> _Work instructions_
Reproduce every record below verbatim, with no changes.

Chart interpretation exercises
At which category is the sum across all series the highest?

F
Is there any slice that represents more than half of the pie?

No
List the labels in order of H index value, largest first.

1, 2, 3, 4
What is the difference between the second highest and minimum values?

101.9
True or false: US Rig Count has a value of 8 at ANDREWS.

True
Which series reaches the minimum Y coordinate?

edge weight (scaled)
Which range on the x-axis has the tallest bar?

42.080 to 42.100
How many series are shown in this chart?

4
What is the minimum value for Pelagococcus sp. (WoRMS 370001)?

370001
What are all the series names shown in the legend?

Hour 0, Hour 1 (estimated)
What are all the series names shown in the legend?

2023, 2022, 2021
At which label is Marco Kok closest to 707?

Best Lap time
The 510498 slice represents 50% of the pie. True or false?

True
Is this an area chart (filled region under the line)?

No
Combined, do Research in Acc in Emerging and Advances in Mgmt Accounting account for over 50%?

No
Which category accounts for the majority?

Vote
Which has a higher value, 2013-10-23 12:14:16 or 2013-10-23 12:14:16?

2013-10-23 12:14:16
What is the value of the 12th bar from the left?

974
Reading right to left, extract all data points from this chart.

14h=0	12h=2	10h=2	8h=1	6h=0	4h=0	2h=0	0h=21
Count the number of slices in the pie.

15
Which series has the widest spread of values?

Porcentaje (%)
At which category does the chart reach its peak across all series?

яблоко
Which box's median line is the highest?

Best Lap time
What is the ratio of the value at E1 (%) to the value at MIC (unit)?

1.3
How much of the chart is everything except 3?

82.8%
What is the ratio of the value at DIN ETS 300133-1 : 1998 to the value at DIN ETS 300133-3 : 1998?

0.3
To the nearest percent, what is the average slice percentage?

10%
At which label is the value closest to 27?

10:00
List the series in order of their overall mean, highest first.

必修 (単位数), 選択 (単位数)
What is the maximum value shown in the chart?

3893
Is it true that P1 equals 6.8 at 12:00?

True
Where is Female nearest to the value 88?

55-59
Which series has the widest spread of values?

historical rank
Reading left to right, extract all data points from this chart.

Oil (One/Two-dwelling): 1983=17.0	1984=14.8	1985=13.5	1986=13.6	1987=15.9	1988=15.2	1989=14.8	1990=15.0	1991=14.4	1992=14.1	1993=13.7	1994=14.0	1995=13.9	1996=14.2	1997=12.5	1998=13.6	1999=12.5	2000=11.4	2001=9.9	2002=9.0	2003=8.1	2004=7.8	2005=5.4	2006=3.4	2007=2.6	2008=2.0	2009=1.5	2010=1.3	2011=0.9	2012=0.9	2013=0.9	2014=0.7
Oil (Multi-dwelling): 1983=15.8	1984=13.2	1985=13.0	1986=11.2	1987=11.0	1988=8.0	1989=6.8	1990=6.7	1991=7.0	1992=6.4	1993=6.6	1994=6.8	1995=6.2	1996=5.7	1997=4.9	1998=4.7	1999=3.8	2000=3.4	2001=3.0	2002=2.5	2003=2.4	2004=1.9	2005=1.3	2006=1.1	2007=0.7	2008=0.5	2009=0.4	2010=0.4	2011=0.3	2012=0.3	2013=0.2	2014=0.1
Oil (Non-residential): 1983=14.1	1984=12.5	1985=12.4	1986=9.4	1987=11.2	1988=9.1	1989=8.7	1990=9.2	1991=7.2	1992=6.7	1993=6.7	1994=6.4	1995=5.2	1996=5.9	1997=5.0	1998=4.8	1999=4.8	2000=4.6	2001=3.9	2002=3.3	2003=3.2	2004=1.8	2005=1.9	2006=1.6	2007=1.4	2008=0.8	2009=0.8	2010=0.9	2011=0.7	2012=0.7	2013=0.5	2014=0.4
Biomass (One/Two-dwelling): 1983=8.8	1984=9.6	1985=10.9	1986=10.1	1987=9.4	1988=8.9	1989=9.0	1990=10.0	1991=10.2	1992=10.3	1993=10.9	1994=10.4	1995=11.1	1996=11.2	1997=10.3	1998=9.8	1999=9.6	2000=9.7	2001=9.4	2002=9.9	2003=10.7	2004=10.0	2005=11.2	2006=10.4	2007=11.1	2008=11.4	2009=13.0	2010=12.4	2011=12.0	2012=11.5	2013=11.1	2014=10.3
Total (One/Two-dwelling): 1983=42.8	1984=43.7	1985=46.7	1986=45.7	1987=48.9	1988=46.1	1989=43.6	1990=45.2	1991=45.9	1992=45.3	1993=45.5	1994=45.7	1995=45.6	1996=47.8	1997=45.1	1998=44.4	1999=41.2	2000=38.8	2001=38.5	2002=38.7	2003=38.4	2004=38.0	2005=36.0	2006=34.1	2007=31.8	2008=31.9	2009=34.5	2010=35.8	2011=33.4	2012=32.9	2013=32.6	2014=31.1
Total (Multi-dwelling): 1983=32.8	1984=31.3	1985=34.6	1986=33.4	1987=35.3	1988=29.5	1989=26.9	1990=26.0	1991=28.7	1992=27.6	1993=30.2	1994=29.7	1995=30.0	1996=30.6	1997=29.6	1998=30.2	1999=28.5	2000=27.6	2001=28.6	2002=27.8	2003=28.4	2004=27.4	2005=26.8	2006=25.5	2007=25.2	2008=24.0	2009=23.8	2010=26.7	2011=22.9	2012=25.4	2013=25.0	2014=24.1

> _Finished task_
At which category is the sum across all series the highest?

F
Is there any slice that represents more than half of the pie?

No
List the labels in order of H index value, largest first.

1, 2, 3, 4
What is the difference between the second highest and minimum values?

101.9
True or false: US Rig Count has a value of 8 at ANDREWS.

True
Which series reaches the minimum Y coordinate?

edge weight (scaled)
Which range on the x-axis has the tallest bar?

42.080 to 42.100
How many series are shown in this chart?

4
What is the minimum value for Pelagococcus sp. (WoRMS 370001)?

370001
What are all the series names shown in the legend?

Hour 0, Hour 1 (estimated)
What are all the series names shown in the legend?

2023, 2022, 2021
At which label is Marco Kok closest to 707?

Best Lap time
The 510498 slice represents 50% of the pie. True or false?

True
Is this an area chart (filled region under the line)?

No
Combined, do Research in Acc in Emerging and Advances in Mgmt Accounting account for over 50%?

No
Which category accounts for the majority?

Vote
Which has a higher value, 2013-10-23 12:14:16 or 2013-10-23 12:14:16?

2013-10-23 12:14:16
What is the value of the 12th bar from the left?

974
Reading right to left, extract all data points from this chart.

14h=0	12h=2	10h=2	8h=1	6h=0	4h=0	2h=0	0h=21
Count the number of slices in the pie.

15
Which series has the widest spread of values?

Porcentaje (%)
At which category does the chart reach its peak across all series?

яблоко
Which box's median line is the highest?

Best Lap time
What is the ratio of the value at E1 (%) to the value at MIC (unit)?

1.3
How much of the chart is everything except 3?

82.8%
What is the ratio of the value at DIN ETS 300133-1 : 1998 to the value at DIN ETS 300133-3 : 1998?

0.3
To the nearest percent, what is the average slice percentage?

10%
At which label is the value closest to 27?

10:00
List the series in order of their overall mean, highest first.

必修 (単位数), 選択 (単位数)
What is the maximum value shown in the chart?

3893
Is it true that P1 equals 6.8 at 12:00?

True
Where is Female nearest to the value 88?

55-59
Which series has the widest spread of values?

historical rank
Reading left to right, extract all data points from this chart.

Oil (One/Two-dwelling): 1983=17.0	1984=14.8	1985=13.5	1986=13.6	1987=15.9	1988=15.2	1989=14.8	1990=15.0	1991=14.4	1992=14.1	1993=13.7	1994=14.0	1995=13.9	1996=14.2	1997=12.5	1998=13.6	1999=12.5	2000=11.4	2001=9.9	2002=9.0	2003=8.1	2004=7.8	2005=5.4	2006=3.4	2007=2.6	2008=2.0	2009=1.5	2010=1.3	2011=0.9	2012=0.9	2013=0.9	2014=0.7
Oil (Multi-dwelling): 1983=15.8	1984=13.2	1985=13.0	1986=11.2	1987=11.0	1988=8.0	1989=6.8	1990=6.7	1991=7.0	1992=6.4	1993=6.6	1994=6.8	1995=6.2	1996=5.7	1997=4.9	1998=4.7	1999=3.8	2000=3.4	2001=3.0	2002=2.5	2003=2.4	2004=1.9	2005=1.3	2006=1.1	2007=0.7	2008=0.5	2009=0.4	2010=0.4	2011=0.3	2012=0.3	2013=0.2	2014=0.1
Oil (Non-residential): 1983=14.1	1984=12.5	1985=12.4	1986=9.4	1987=11.2	1988=9.1	1989=8.7	1990=9.2	1991=7.2	1992=6.7	1993=6.7	1994=6.4	1995=5.2	1996=5.9	1997=5.0	1998=4.8	1999=4.8	2000=4.6	2001=3.9	2002=3.3	2003=3.2	2004=1.8	2005=1.9	2006=1.6	2007=1.4	2008=0.8	2009=0.8	2010=0.9	2011=0.7	2012=0.7	2013=0.5	2014=0.4
Biomass (One/Two-dwelling): 1983=8.8	1984=9.6	1985=10.9	1986=10.1	1987=9.4	1988=8.9	1989=9.0	1990=10.0	1991=10.2	1992=10.3	1993=10.9	1994=10.4	1995=11.1	1996=11.2	1997=10.3	1998=9.8	1999=9.6	2000=9.7	2001=9.4	2002=9.9	2003=10.7	2004=10.0	2005=11.2	2006=10.4	2007=11.1	2008=11.4	2009=13.0	2010=12.4	2011=12.0	2012=11.5	2013=11.1	2014=10.3
Total (One/Two-dwelling): 1983=42.8	1984=43.7	1985=46.7	1986=45.7	1987=48.9	1988=46.1	1989=43.6	1990=45.2	1991=45.9	1992=45.3	1993=45.5	1994=45.7	1995=45.6	1996=47.8	1997=45.1	1998=44.4	1999=41.2	2000=38.8	2001=38.5	2002=38.7	2003=38.4	2004=38.0	2005=36.0	2006=34.1	2007=31.8	2008=31.9	2009=34.5	2010=35.8	2011=33.4	2012=32.9	2013=32.6	2014=31.1
Total (Multi-dwelling): 1983=32.8	1984=31.3	1985=34.6	1986=33.4	1987=35.3	1988=29.5	1989=26.9	1990=26.0	1991=28.7	1992=27.6	1993=30.2	1994=29.7	1995=30.0	1996=30.6	1997=29.6	1998=30.2	1999=28.5	2000=27.6	2001=28.6	2002=27.8	2003=28.4	2004=27.4	2005=26.8	2006=25.5	2007=25.2	2008=24.0	2009=23.8	2010=26.7	2011=22.9	2012=25.4	2013=25.0	2014=24.1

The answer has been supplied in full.